Our Research Objective
The research undertaken by this group has a primary focus on cancer imaging using hyperpolarized endogenous MR probes such as to look at:
- Detection limits for cancer imaging,
- Characterization of tumour and tissue, and
- Monitoring tumor response to treatment and
- Inflammatory response quantification using tissue pH mapping.
This research will be conducted in collaboration with other Robarts scientists - primarily Dr. Paula Foster who leads the program in Cellular and Micro Imaging at the Robarts Research Institute. This is an interdisciplinary research program focused on the development and applications of pre-clinical micro-imaging methods for studying disease.

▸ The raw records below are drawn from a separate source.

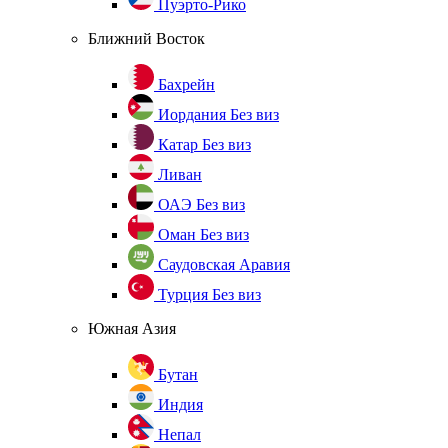
Пуэрто-Рико
Ближний Восток
Бахрейн
Иордания
Без виз
Катар
Без виз
Ливан
ОАЭ
Без виз
Оман
Без виз
Саудовская Аравия
Турция
Без виз
Южная Азия
Бутан
Индия
Непал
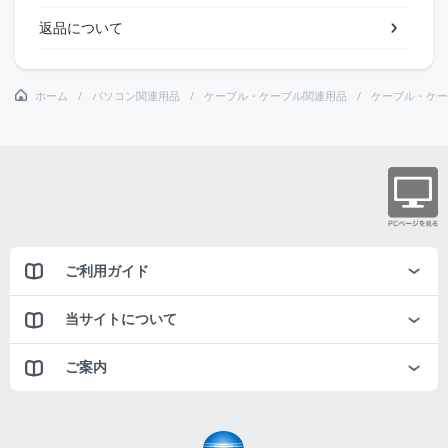
返品について
ホーム
パソコン関連用品
ケーブル・ケーブル関連用品
ケーブル・ケー
ご利用ガイド
当サイトについて
ご案内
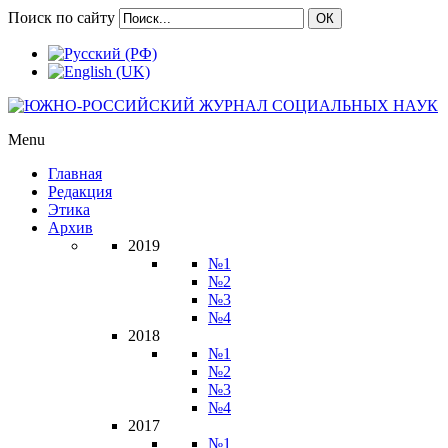
Поиск по сайту
ОК
Menu
Главная
Редакция
Этика
Архив
2019
№1
№2
№3
№4
2018
№1
№2
№3
№4
2017
№1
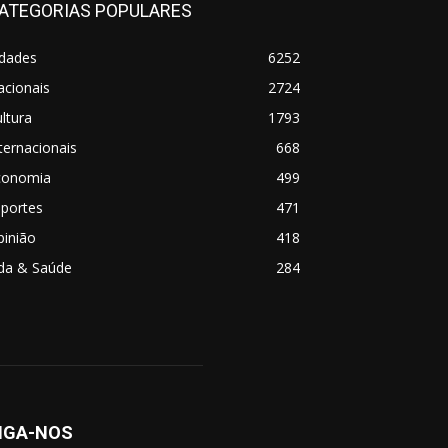
ATEGORIAS POPULARES
idades
6252
acionais
2724
ltura
1793
ternacionais
668
conomia
499
sportes
471
pinião
418
ida & Saúde
284
IGA-NOS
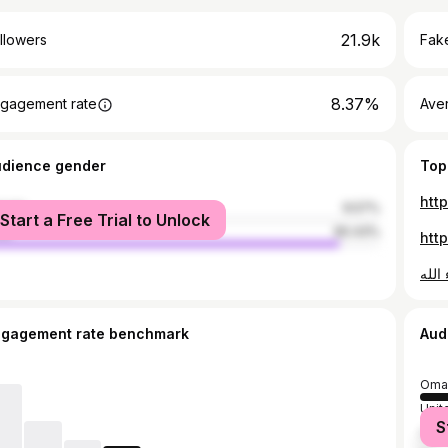
21.9k
llowers
Fake
8.37%
gagement rate
Ave
udience gender
Top
htt
male
9.57%
Start a Free Trial to Unlock
le
90.43%
htt
الله
ngagement rate benchmark
Aud
Oma
Unit
S
Egyp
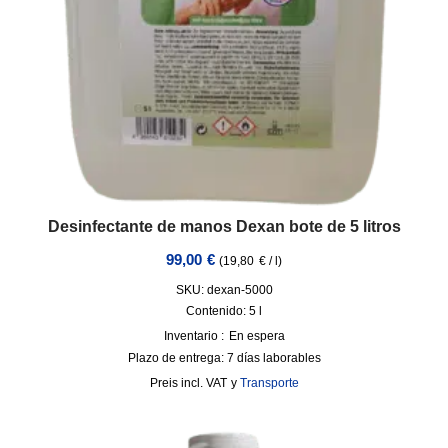
Desinfectante de manos Dexan bote de 5 litros
99,00
€
(
19,80
€
/
l
)
SKU: dexan-5000
Contenido: 5
l
Inventario :
En espera
Plazo de entrega:
7 días laborables
incl. VAT
y
Transporte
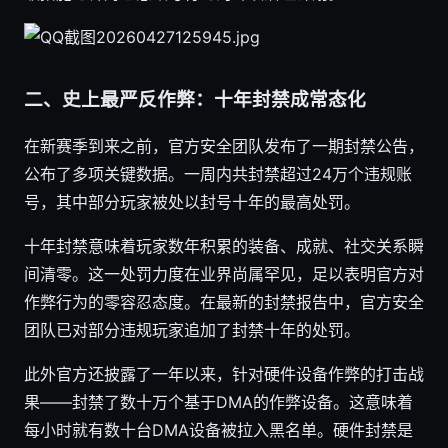
二、史上最严反作弊：十年封禁成常态化
在新赛季到来之前，官方安全团队发布了一期封禁公告，
公布了多项关键数据。一周内共封禁超过24万个违规账
号，其中部分玩家被处以封号十年的最高处罚。
十年封禁意味着玩家数年积累的装备、成就、社交关系瞬
间清零。这一处罚力度在业界尚属罕见，足以表明官方对
作弊行为的零容忍态度。在最新的封禁报告中，官方安全
团队已对部分违规玩家追加了封禁十年的处罚。
此外官方还披露了一年以来，针对硬件设备作弊的打击战
果——封禁了数十万个基于DMA的作弊设备。这意味着
每小时就有数十台DMA设备被拉入黑名单。硬件封禁是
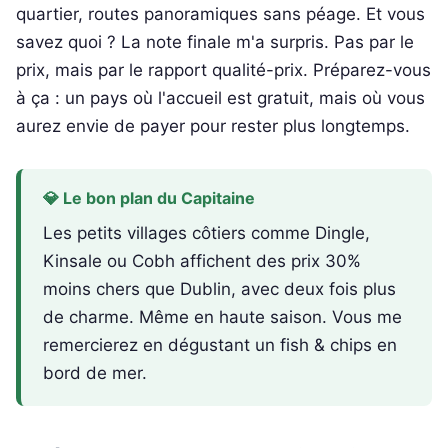
quartier, routes panoramiques sans péage. Et vous
savez quoi ? La note finale m'a surpris. Pas par le
prix, mais par le rapport qualité-prix. Préparez-vous
à ça : un pays où l'accueil est gratuit, mais où vous
aurez envie de payer pour rester plus longtemps.
💎 Le bon plan du Capitaine
Les petits villages côtiers comme Dingle,
Kinsale ou Cobh affichent des prix 30%
moins chers que Dublin, avec deux fois plus
de charme. Même en haute saison. Vous me
remercierez en dégustant un fish & chips en
bord de mer.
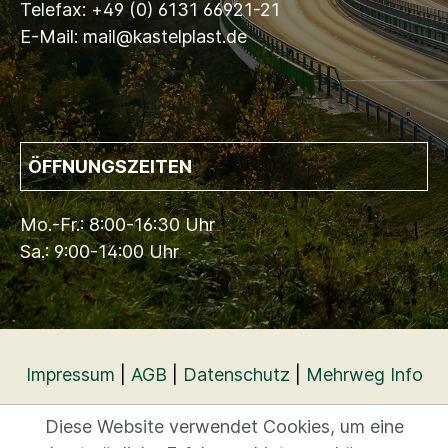
Telefax: +49 (0) 6131 66921-21
E-Mail: mail@kastelplast.de
ÖFFNUNGSZEITEN
Mo.-Fr.: 8:00-16:30 Uhr
Sa.: 9:00-14:00 Uhr
Impressum
|
AGB
|
Datenschutz
|
Mehrweg Info
Diese Website verwendet Cookies, um eine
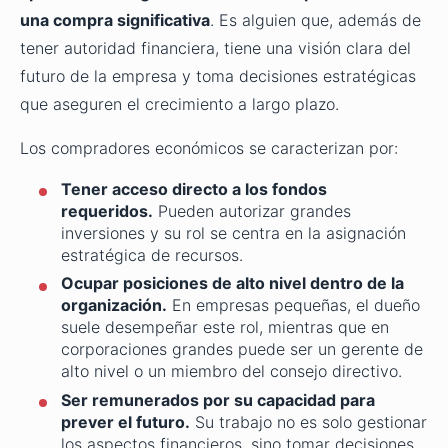
una compra significativa
. Es alguien que, además de
tener autoridad financiera, tiene una visión clara del
futuro de la empresa y toma decisiones estratégicas
que aseguren el crecimiento a largo plazo.
Los compradores económicos se caracterizan por:
Tener acceso directo a los fondos
requeridos.
Pueden autorizar grandes
inversiones y su rol se centra en la asignación
estratégica de recursos.
Ocupar posiciones de alto nivel dentro de la
organización.
En empresas pequeñas, el dueño
suele desempeñar este rol, mientras que en
corporaciones grandes puede ser un gerente de
alto nivel o un miembro del consejo directivo.
Ser remunerados por su capacidad para
prever el futuro.
Su trabajo no es solo gestionar
los aspectos financieros, sino tomar decisiones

Dr. Foster has an interest in imaging the evolution of inflammation to study diseases such as organ rejection, demyelination, infection and spinal cord injury. We also will work closely with Dr. Giles Santyr to study radiation induced lung injury using a rodent model. This unique collaboration will combine our abilities of our group to image 13C-enriched substrates with the expertise of the Santryr lab in pulmonary imaging using hyperpolarized 129Xe gas.
We have amassed a new laboratory immediately adjacent to the General Electric Healthcare MR750 3T imager in the 2nd-floor Imaging Centre at the Robarts Research Institute capable of hyperpolarization of isotopically enriched substrates. We also have furnished a dedicated RF laboratory to develop all the specialized hardware for detection of 13C nuclei including a dual-tuned 1H - 13C birdcage RF coil for rodents and the first ever eight-channel receive array. We have integrated this RF hardware with our existing high-performance gradient inserts to develop a novel imaging platform capable of both high-resolution proton imaging and rapid spectroscopic imaging of hyperpolarized substrates.
- How sensitive is this technique for early cancer detection?
- Can biomarkers based on hyperpolarized endogenous compounds be found to predict or measure a cancer cell's ability to proliferate or metastasize?
- How early can this technique be used to predict therapeutic response for cancer treatment?
- How sensitive is this method for detecting early inflammatory response?